We are truly slow learners. As we celebrate Advent, let us prepare to open ourselves even more to the birth and life of the Lord among us. Let us “prepare the way” for him. Let us learn to be more open to the Lord and more patient no matter how long it takes us to notice – indeed, this may be one of our most needed gifts this season. So, instead of just asking the Lord for more “things”, ask him to help us become more patient – even with ourselves?
Too often we want to experience the “conclusion” rather than “walk the walk” through the present towards its conclusion. We often forget that we are slow learners and even when we do learn something, we often may not notice how long it takes us to believe what we just learned or experienced and/or take it to heart. When it comes to important topics, studies have shown that it may well take us at least seven times to truly hear what another is saying. How long do you suppose it takes us to hear God speak to us (especially when we may not like what he might say)?
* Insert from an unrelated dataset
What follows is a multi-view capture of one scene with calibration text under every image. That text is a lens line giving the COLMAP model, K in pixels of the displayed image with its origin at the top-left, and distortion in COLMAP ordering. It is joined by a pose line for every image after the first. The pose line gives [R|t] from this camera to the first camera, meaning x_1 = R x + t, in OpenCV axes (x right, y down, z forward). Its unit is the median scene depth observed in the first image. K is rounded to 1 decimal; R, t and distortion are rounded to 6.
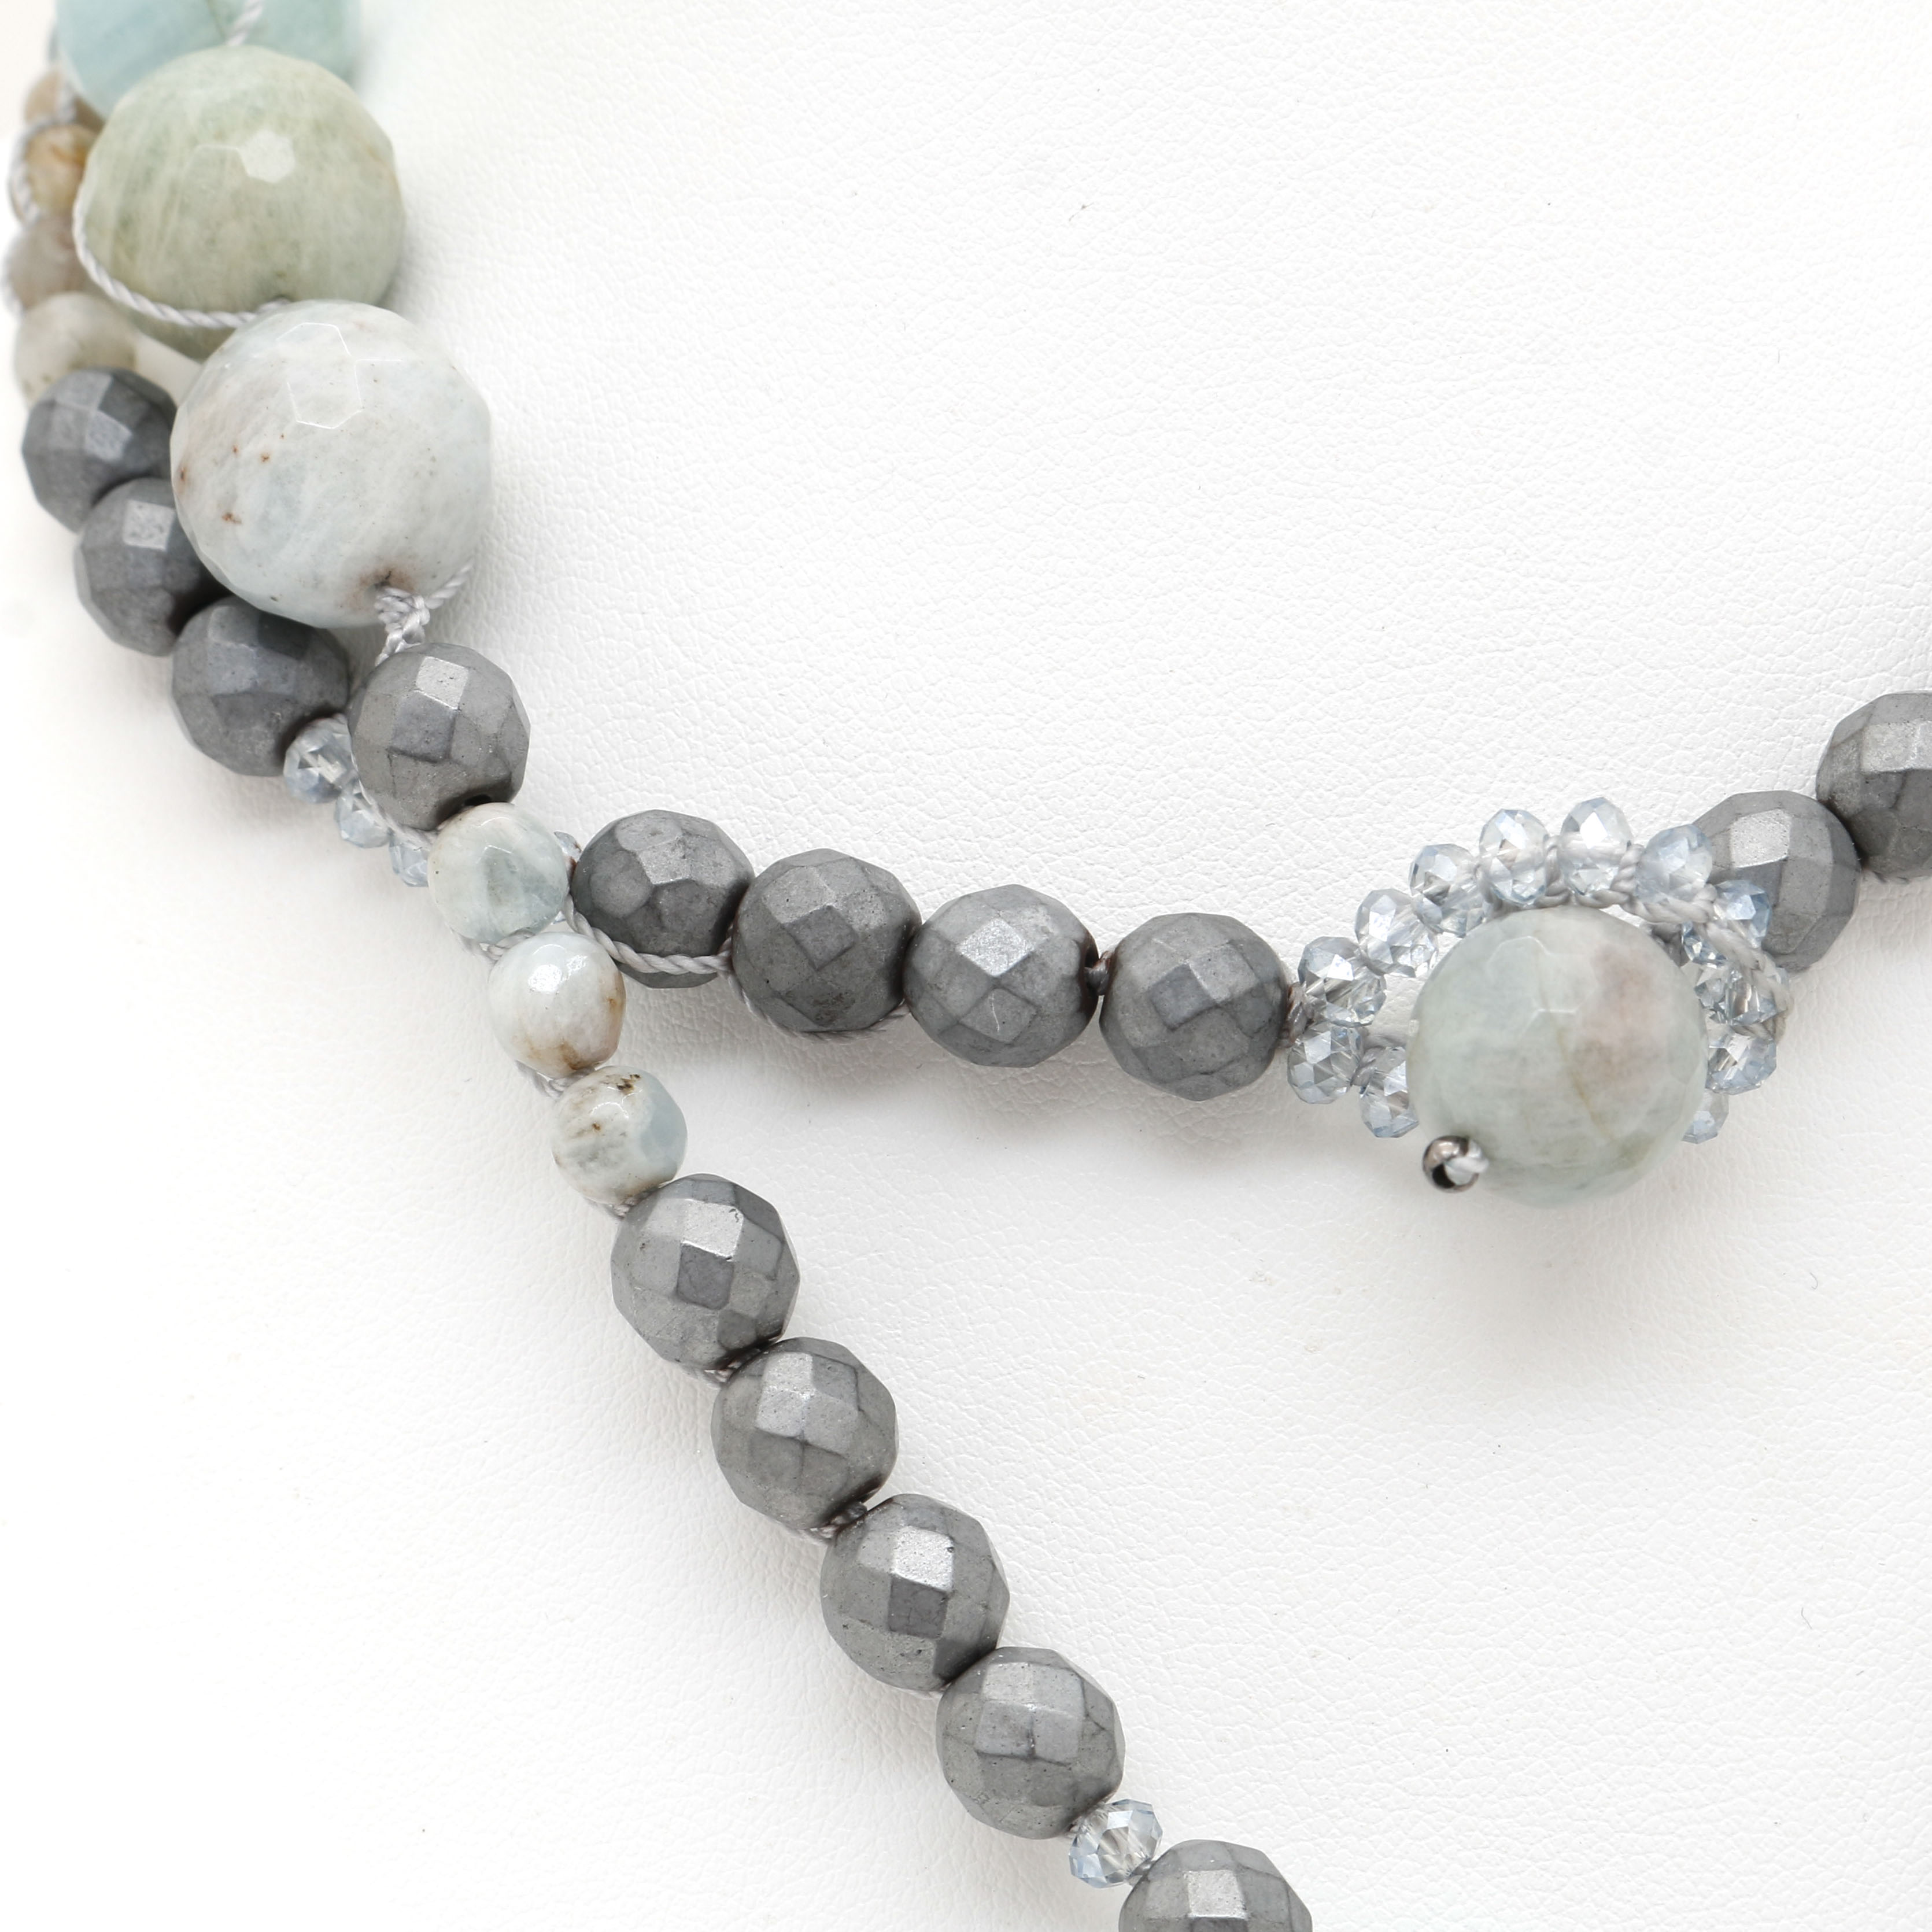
lens RADIAL K [[6567.1, 0, 967.1], [0, 6567.1, 966.6], [0, 0, 1]] dist [-0.060968, 0.000000]
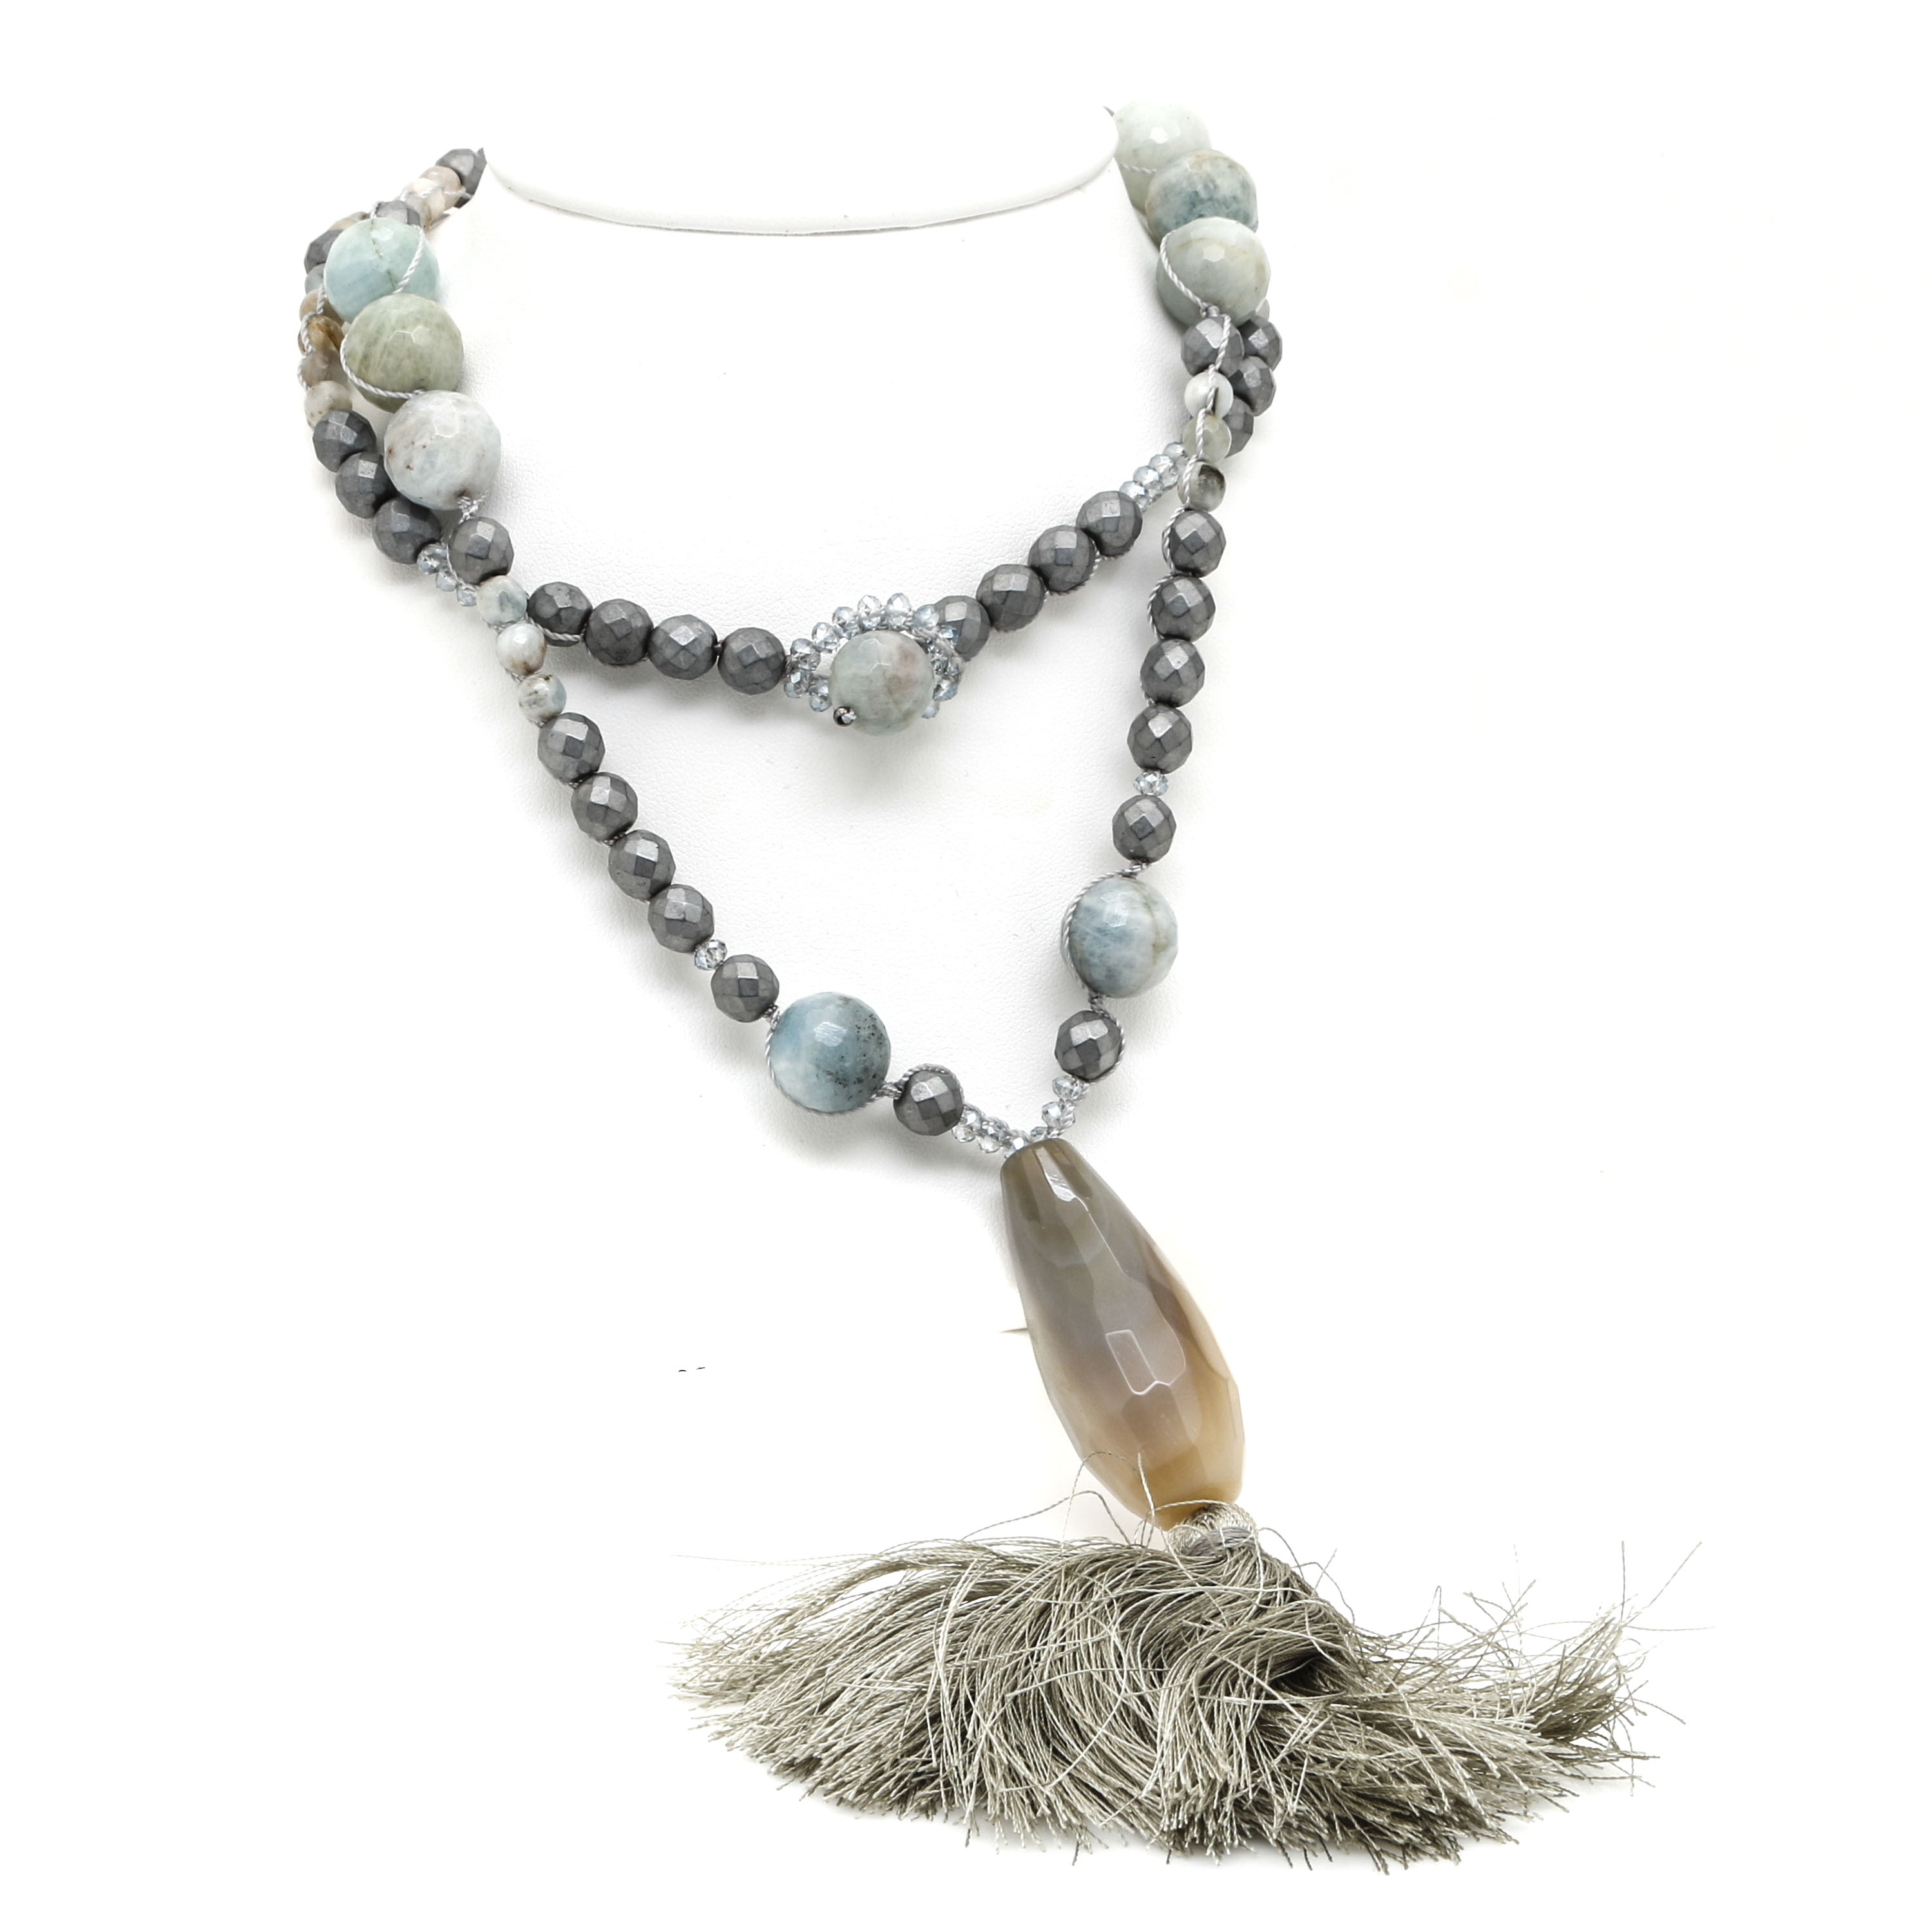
lens RADIAL K [[6288.1, 0, 965.8], [0, 6288.1, 965.7], [0, 0, 1]] dist [-0.298877, 0.000000]
pose [[0.990031, 0.052264, 0.130791, -0.216919], [-0.050609, 0.998591, -0.015949, 0.172515], [-0.131441, 0.009171, 0.991282, -1.651557]]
So where is God? Where is the Son who is born to us? Where is the Lord who walks with us - even when we do not notice him? Actually, the Lord is right here with us and we simply do not see or hear him at times. Advent is a good invitation to open our eyes, ears and hearts to the presence of the Lord even more, and not simply time to wrap all the presents, decorate our trees and houses, and cook all our meals (as good as all that is). We all need patience so that we may be more open to the Lord. Can you imagine how many folks were in Bethlehem when Jesus was born? After all, it was census time and all were travelling to their roots – there was not even room at the inn for them. And yet, it was only Mary & Joseph, a few shepherds and several wise folks from another country who even noticed Jesus’ birth. Advent often leads us to make many lists – let us also make a list of what we need to let go of so that this Christmas might be an even deeper revelation of the presence of Jesus among us! Know that God is patient with us, even if we are not with him. As slow as we are in allowing him into our lives more, what love God has for us to patiently walk with us, and slowly but surely continue to try and open us up to his life and truth even more. With the Lord’s grace, let us learn to be more patient – no matter how long it takes us to get there.
Fr. John E. Krumm is the Pastor of St. Brigid Catholic Church in Xenia and guest columnist.